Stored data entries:
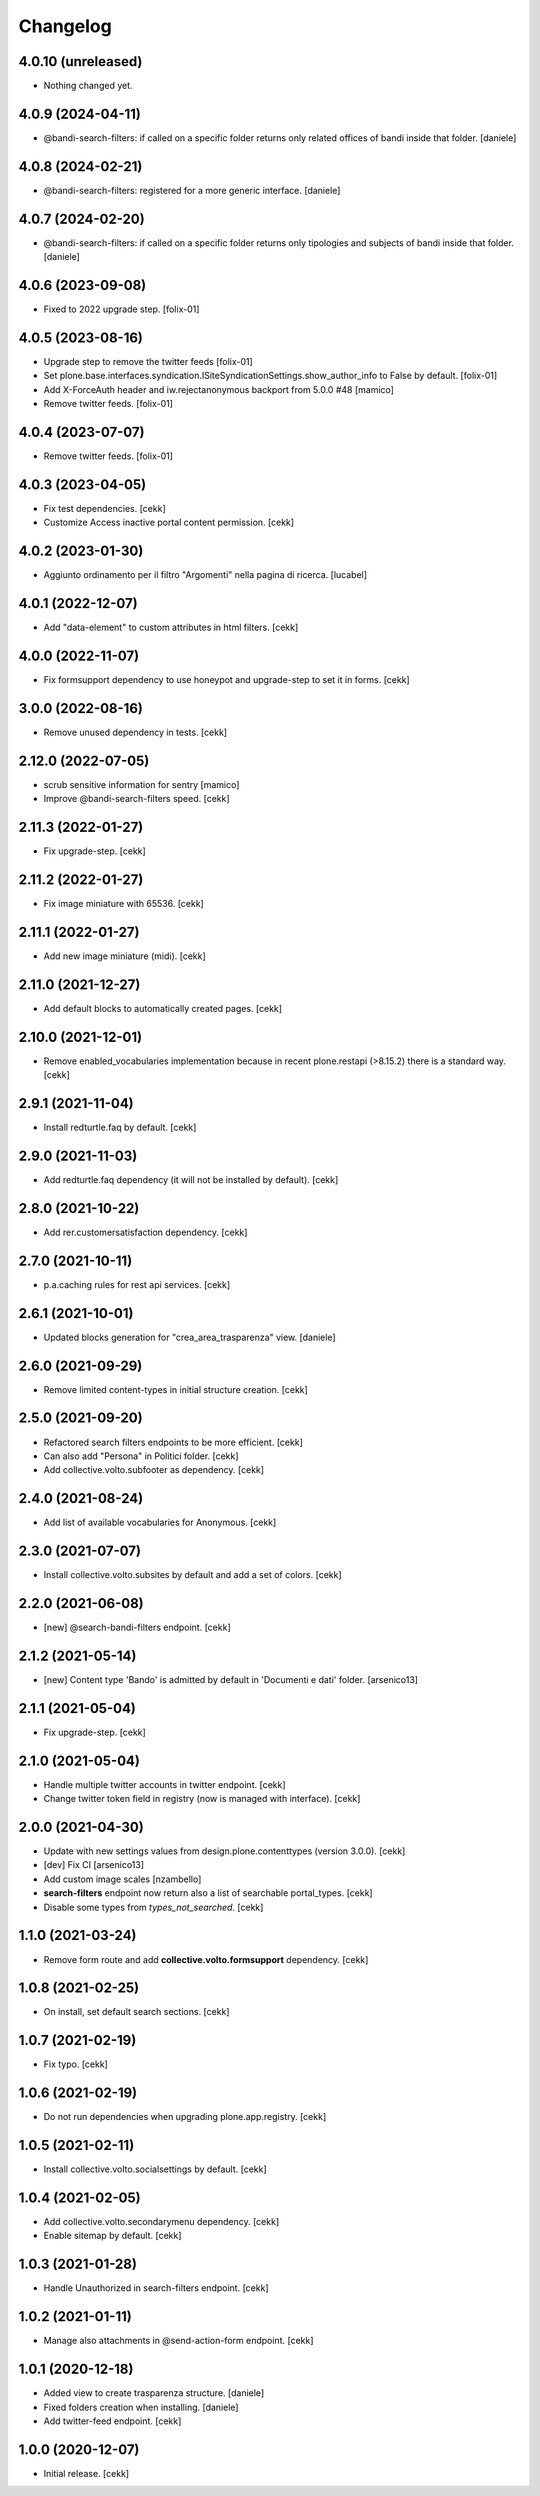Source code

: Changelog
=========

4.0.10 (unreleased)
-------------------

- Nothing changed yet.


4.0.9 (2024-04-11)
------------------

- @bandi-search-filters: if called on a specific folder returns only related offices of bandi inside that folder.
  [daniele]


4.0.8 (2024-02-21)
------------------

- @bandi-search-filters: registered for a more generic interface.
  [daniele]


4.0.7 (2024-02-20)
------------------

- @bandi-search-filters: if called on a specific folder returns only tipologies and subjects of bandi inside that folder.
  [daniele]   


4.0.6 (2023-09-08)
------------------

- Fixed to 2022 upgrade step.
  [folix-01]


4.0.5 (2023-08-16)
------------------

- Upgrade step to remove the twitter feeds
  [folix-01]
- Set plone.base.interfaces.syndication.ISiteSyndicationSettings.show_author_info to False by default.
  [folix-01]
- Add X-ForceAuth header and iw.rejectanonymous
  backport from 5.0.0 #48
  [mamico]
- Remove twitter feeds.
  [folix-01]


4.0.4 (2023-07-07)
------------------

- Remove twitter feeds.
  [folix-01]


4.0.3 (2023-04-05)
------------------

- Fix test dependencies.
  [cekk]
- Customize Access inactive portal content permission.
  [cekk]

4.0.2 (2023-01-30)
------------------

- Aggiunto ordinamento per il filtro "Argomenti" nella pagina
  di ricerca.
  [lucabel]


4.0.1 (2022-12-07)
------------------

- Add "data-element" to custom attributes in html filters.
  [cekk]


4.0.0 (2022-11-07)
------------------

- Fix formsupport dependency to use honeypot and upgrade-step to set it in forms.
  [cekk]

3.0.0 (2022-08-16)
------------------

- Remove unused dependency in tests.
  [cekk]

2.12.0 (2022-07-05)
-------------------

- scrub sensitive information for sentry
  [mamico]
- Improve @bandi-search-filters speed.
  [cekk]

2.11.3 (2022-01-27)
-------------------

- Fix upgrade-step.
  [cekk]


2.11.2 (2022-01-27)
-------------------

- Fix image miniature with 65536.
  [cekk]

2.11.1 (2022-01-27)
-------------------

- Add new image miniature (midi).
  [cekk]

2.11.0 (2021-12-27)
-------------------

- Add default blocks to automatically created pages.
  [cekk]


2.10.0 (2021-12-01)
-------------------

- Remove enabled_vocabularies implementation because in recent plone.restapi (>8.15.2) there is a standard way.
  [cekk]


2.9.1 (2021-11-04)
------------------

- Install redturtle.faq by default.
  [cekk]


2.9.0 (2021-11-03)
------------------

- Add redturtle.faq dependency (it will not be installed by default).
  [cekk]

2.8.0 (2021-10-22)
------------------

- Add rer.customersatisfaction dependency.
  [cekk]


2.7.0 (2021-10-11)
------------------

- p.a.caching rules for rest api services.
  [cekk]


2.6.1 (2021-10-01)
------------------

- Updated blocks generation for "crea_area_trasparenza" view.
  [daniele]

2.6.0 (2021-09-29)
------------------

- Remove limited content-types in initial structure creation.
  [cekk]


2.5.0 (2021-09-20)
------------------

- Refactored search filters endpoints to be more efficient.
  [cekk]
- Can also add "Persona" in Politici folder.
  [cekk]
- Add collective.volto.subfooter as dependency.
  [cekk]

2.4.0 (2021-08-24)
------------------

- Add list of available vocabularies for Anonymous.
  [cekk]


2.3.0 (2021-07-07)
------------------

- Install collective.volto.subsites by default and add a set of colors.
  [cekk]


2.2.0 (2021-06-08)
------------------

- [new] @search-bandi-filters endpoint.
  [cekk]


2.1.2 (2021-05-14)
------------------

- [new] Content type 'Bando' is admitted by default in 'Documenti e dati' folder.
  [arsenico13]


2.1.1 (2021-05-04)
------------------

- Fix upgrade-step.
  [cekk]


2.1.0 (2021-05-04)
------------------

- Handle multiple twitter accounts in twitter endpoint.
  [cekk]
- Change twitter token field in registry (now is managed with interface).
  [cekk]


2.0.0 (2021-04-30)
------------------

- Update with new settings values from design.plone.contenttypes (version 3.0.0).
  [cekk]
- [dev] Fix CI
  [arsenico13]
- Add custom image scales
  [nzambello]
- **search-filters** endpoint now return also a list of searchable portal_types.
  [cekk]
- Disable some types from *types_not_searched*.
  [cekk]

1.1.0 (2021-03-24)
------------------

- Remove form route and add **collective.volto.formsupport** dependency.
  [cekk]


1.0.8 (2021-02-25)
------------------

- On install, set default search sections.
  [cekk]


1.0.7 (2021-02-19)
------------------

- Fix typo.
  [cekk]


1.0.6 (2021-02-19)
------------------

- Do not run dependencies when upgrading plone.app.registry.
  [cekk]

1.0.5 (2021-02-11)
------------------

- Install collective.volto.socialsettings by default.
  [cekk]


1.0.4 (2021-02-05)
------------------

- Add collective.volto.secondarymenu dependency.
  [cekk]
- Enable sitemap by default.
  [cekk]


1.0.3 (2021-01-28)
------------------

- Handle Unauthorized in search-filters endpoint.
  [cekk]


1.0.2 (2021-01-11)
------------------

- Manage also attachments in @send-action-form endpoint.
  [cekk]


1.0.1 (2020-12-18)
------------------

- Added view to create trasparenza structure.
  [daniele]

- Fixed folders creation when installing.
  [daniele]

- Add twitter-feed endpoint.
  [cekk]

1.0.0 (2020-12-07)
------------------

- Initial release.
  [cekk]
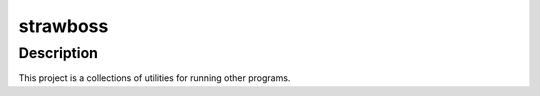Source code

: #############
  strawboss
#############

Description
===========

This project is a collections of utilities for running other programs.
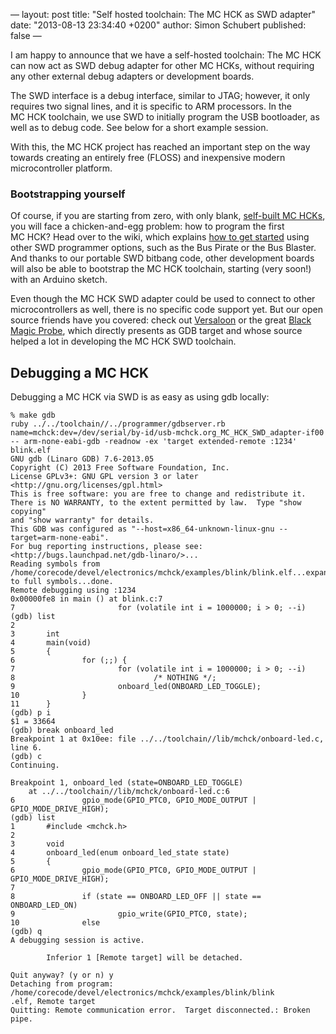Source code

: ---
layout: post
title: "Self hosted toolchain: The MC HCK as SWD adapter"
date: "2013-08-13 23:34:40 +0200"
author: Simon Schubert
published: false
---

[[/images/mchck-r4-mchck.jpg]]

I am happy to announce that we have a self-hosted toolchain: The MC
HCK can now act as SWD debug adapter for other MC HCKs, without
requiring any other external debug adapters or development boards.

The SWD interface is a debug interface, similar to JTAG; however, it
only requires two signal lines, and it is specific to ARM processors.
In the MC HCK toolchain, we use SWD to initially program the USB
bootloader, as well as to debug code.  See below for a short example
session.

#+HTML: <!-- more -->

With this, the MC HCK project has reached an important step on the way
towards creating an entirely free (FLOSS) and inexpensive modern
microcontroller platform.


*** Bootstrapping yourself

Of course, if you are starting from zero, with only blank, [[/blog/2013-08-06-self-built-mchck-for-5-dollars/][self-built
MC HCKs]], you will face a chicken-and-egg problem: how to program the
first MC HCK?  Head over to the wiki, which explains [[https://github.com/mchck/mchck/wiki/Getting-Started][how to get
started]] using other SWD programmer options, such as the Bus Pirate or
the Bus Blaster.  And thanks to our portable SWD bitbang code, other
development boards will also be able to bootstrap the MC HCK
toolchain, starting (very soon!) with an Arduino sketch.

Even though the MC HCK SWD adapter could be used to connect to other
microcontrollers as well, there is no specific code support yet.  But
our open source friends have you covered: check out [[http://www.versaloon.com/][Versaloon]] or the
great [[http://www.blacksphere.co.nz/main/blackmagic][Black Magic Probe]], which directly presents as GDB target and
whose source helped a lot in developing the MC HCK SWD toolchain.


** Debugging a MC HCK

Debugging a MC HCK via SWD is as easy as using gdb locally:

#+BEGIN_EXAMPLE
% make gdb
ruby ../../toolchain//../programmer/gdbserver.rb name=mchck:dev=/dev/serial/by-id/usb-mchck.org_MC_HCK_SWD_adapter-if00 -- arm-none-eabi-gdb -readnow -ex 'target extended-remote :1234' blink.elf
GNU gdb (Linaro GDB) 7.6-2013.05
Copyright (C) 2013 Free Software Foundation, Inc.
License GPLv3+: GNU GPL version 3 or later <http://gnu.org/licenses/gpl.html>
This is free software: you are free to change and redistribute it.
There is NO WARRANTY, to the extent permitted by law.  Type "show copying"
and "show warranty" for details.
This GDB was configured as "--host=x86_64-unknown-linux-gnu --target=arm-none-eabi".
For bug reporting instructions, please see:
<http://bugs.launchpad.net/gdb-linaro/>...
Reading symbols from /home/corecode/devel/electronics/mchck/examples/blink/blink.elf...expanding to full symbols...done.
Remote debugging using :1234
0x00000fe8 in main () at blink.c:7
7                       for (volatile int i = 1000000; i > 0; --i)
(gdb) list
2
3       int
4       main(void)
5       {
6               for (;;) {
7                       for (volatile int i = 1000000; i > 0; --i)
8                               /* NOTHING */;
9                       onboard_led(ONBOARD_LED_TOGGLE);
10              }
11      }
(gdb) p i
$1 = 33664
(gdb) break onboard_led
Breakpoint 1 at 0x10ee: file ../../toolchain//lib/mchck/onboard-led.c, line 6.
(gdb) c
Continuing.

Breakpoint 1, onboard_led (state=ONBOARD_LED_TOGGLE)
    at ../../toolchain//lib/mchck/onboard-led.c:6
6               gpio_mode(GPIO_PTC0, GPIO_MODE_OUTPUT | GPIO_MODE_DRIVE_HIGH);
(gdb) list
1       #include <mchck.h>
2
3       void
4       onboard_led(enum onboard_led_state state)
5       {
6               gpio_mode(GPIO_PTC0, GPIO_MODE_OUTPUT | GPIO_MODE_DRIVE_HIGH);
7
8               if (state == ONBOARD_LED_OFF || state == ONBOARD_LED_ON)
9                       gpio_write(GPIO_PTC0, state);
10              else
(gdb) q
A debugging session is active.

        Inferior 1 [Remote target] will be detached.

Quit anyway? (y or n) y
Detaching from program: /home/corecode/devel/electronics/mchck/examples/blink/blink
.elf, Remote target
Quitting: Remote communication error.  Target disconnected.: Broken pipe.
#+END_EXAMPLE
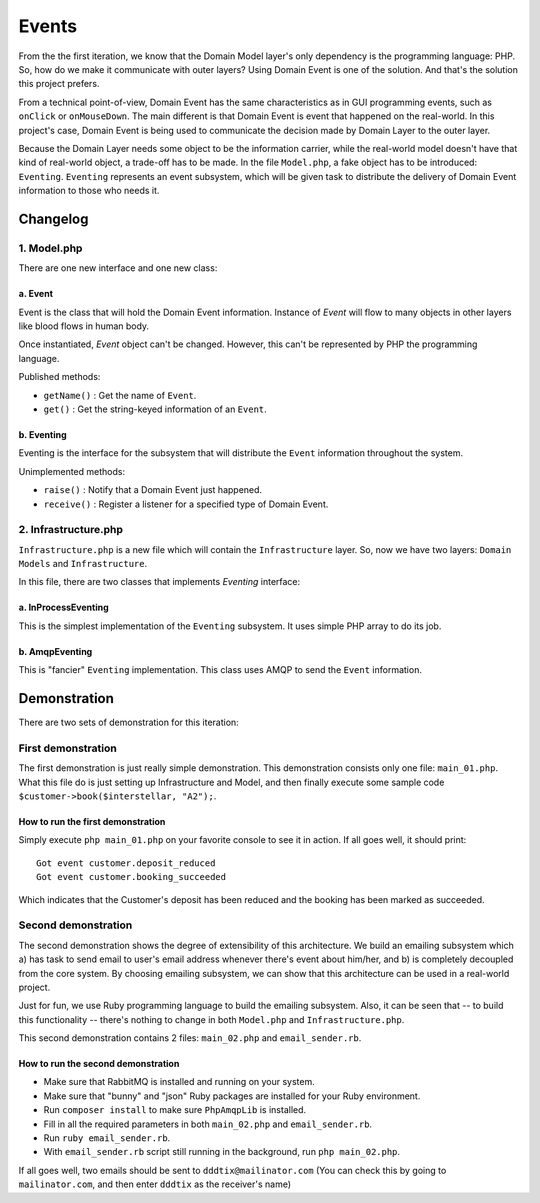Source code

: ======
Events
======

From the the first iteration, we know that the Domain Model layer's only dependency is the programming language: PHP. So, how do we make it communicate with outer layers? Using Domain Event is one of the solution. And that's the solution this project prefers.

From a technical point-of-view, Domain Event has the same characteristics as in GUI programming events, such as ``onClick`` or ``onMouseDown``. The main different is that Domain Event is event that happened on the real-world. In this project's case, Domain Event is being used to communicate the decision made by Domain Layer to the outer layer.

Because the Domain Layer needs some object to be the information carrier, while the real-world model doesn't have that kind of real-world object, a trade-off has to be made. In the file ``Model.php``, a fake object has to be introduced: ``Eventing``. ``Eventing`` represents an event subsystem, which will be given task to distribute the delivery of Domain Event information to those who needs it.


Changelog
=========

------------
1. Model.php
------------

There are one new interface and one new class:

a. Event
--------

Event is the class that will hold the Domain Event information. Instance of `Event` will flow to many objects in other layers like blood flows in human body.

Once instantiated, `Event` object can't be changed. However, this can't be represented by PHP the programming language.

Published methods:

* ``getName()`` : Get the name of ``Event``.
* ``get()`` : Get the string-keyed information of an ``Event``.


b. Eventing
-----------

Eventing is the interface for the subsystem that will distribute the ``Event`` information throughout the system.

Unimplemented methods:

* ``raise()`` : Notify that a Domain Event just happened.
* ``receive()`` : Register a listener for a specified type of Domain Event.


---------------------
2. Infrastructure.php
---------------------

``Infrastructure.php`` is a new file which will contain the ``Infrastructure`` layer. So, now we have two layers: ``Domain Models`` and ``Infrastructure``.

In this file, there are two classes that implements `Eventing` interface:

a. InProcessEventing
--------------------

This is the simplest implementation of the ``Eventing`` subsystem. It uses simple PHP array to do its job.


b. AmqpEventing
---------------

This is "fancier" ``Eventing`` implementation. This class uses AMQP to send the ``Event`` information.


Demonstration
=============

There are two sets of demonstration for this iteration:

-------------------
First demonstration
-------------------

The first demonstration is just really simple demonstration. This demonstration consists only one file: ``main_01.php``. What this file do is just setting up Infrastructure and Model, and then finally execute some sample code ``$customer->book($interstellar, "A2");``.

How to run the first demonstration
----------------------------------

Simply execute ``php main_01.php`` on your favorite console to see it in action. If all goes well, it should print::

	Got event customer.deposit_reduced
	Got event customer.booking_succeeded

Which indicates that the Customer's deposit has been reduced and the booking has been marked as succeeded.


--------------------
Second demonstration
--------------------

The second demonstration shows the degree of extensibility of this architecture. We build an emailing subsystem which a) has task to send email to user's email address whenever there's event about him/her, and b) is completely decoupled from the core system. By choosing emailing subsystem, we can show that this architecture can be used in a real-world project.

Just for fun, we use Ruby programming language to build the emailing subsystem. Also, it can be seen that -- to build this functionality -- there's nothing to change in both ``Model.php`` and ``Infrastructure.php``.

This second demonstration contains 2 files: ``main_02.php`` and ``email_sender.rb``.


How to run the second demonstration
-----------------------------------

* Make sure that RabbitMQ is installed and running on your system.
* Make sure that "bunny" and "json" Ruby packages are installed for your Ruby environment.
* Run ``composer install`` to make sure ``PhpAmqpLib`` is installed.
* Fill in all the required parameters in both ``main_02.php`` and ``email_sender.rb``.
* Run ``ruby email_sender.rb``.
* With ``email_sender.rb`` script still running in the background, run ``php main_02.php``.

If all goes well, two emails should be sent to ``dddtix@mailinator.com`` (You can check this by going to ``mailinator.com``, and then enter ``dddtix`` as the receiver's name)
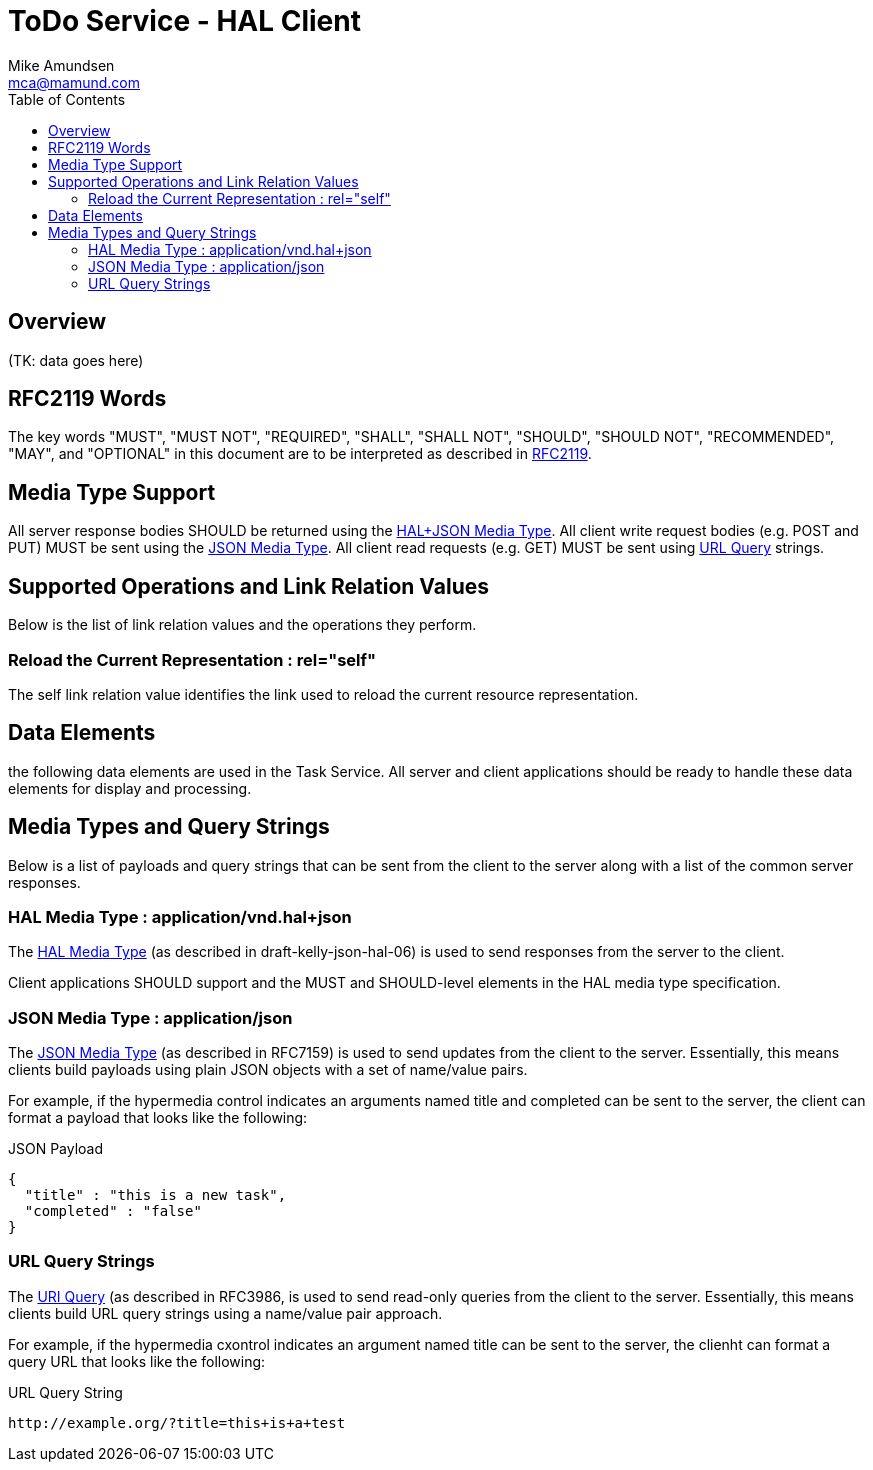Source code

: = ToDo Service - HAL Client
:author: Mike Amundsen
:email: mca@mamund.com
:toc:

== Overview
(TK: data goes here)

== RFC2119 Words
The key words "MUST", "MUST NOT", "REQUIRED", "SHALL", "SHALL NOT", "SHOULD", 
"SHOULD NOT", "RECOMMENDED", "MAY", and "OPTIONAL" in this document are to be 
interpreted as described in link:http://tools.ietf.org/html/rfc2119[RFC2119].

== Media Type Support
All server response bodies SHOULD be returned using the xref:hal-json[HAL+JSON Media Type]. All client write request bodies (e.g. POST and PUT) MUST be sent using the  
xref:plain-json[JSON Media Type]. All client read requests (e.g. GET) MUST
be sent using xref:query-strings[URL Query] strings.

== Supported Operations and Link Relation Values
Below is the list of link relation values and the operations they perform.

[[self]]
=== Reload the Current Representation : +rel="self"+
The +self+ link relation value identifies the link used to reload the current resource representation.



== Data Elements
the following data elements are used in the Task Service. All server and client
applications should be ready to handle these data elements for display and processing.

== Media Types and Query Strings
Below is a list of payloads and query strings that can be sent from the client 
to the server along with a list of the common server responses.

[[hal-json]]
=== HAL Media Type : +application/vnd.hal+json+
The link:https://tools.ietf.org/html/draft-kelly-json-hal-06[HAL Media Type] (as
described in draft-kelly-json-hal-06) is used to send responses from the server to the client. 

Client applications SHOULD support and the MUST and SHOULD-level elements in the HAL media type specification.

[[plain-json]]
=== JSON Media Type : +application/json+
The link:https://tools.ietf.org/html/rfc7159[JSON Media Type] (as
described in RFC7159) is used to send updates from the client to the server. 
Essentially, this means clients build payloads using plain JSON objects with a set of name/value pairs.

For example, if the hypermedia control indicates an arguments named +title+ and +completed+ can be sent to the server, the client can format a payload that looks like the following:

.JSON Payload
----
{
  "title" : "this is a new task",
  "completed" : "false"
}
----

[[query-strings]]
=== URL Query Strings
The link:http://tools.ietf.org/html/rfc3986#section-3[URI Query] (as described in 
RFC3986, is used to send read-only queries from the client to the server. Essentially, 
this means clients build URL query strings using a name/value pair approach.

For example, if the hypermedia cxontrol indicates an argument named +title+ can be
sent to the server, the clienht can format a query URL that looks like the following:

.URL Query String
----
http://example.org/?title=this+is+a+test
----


▸ **EXERCISE**:
For every line in the data above that holds "emailing", return the line itself.

▸ **COMPLETED EXERCISE**:
The second demonstration shows the degree of extensibility of this architecture. We build an emailing subsystem which a) has task to send email to user's email address whenever there's event about him/her, and b) is completely decoupled from the core system. By choosing emailing subsystem, we can show that this architecture can be used in a real-world project.
Just for fun, we use Ruby programming language to build the emailing subsystem. Also, it can be seen that -- to build this functionality -- there's nothing to change in both ``Model.php`` and ``Infrastructure.php``.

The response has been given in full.